Sinds mensenheugnis zijn de bergtoppen in Ijsland bedekt met een witte kap. De witte gletsjers tegen de blauwe lucht zijn wegens hun majesteuse schoonheid geroemd in gedichten en geschriften. Maar er zijn nog andere facetten, en de Ijslandse bevolking heeft ondertussen elf eeuwen met de gletsjers doorgebracht. Het is dan ook niet verwonderlijk dat zij de eersten waren die de ontwikkeling van de gletsjers begonnen te begrijpen. Er zijn heel wat geschriften van Ijslandse boeren, die een wezenlijke bijdrage hadden kunnen zijn voor de algemene kennis over gletsjers. "Hadden kunnen zijn", want Ijslands is geen wereldtaal, en veel van die studies zijn lang genegeerd.

.

We kunnen er vanuit gaan dat de eerste Noorse kolonisten al gletsjers kenden van hun thuisland. Ze hebben zich trouwens vaak in de buurt van een gletsjer gevestigd. De wegen tussen de boerderijen liepen soms langs de rand van een gletsjer, en soms zelfs erover. In die tijd was het klimaat mild in Ijsland, en waren de gletsjers dus ook kleiner. Men weet bv dat rond 900 een kolonist, Phord-ur Illugi, zijn boerderij gebouwd had aan de voet van de Breid-amerkurfjall (fjall betekent berg), en wel tussen de uitlopers van de gletsjers Fjalljoekull en Breid-amerkurjoekull. Later is het klimaat veranderd, en de gletsjers namen uitbreiding. Rond 1700 werd de boerderij bedolven onder een gletsjer.
Een gletsjer is een ijsmassa, die bergen en dalen bedekt, dikwijls het hele jaar door. In dalen blijft trouwens ook dikwijls sneeuw liggen, zelfs als het op hoger gelegen stukken wegsmelt. Het ijs ontstaat door de sneeuw in de bergen die onder zijn eigen gewicht wordt samengedrukt tot ijs. Als er in de bergen dus meer ijs bijvalt in de winter dan er in de zomer wegsmelt, groeit de gletsjer aan. Gletsjers bedekken in Ijsland een oppervlakte van 11.800 km2, dat komt overeen met 11,5 procent van het land. De grootste is ongetwijfeld Vatnajoekull, in het zuiden, die 8.400 km2 bedekt. Dan zijn er Langjoekull 1020 km2, Hofsjoekull 996 km2, en My'rdalsjoekull 700 km2. De middenreeks zijn gletsjers die tussen de 200 en 50 vierkante km bedekken.
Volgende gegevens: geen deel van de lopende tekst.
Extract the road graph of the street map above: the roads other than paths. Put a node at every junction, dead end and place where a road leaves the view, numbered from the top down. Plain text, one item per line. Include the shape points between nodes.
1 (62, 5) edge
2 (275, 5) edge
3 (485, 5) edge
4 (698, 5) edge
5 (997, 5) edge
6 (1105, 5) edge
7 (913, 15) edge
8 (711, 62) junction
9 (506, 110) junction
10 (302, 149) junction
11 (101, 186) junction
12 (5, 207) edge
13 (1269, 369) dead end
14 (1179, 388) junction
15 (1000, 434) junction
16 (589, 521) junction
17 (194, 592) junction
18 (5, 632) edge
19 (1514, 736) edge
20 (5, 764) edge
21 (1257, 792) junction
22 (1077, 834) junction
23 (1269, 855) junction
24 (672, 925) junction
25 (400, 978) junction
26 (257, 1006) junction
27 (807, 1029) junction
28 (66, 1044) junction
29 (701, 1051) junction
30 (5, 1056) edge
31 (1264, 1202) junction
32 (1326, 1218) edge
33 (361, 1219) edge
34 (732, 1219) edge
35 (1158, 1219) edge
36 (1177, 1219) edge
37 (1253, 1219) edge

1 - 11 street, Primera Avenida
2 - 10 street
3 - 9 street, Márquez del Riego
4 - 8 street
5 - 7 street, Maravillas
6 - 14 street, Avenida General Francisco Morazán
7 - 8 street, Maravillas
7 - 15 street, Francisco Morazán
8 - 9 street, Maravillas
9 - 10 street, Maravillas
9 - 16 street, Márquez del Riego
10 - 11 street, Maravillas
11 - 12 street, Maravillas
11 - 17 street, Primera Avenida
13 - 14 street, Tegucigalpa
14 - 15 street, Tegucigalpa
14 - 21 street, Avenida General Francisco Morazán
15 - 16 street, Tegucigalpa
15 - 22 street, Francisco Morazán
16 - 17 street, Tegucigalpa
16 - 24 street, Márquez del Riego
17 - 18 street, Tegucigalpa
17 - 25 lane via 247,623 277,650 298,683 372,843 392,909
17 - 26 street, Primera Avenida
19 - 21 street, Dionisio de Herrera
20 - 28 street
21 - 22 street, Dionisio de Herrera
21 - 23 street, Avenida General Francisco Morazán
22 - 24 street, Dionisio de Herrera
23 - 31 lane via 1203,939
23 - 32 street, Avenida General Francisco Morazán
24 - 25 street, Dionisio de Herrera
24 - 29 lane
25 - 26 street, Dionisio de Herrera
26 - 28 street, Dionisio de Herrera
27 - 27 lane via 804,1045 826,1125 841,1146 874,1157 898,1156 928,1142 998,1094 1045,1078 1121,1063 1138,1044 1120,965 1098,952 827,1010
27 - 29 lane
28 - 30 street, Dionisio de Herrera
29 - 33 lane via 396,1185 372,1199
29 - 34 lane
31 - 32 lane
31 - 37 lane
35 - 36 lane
De overblijvende gletsjers zijn kleiner dan 30 km2.

.

De oudste verwijzing naar gletsjers vinden we in de beroemde Danish History van Saxo, geschreven in 1200. Het bevat een algemene beschrijving van Ijsland, die gebaseerd moet zijn op informatie van Ijsland zelf. Er wordt ook beschreven hoe de gletsjers verandert: "Het ijs beweegt volgens een bepaald patroon, waarbij de bovenste laag naar de onderkant zakt, en de onderste laag naar boven komt". Als waarneming van wat aan de voet van de gletsjer gebeurt klopt dat wel enigzins. Hij beschrijft ook de ongevallen die er gebeuren, waarbij mensen in de gletsjer wegzakken, en later aan de oppervlakte dood teruggevonden worden. Dat werd nog niet zo lang geleden bevestigd. In september 1927 verdween een postbode met vier paarden, nadat hij over een uitloper van een gletsjer reisde. Bij het instorten van een ijsgewelf, waaronder een gletsjerrivier stroomde, verdween hij in de ijsmassa. Een oud ijslands gezegde luidt "Een gletsjer geeft terug wat hij genomen heeft". Een jaar later op 7 april werd zijn lichaam en dat van de paarden teruggevonden aan de oppervlakte van de gletsje, vlakbij de plaats waar het ongeval gebeurd was. In de uitlopers van de gletsjer bestaat inderdaad een roterende beweging van het ijs, een fenomeen dat bij de Ijslanders al bekend is voor het door buitenlandse wetenschappers werd beschreven.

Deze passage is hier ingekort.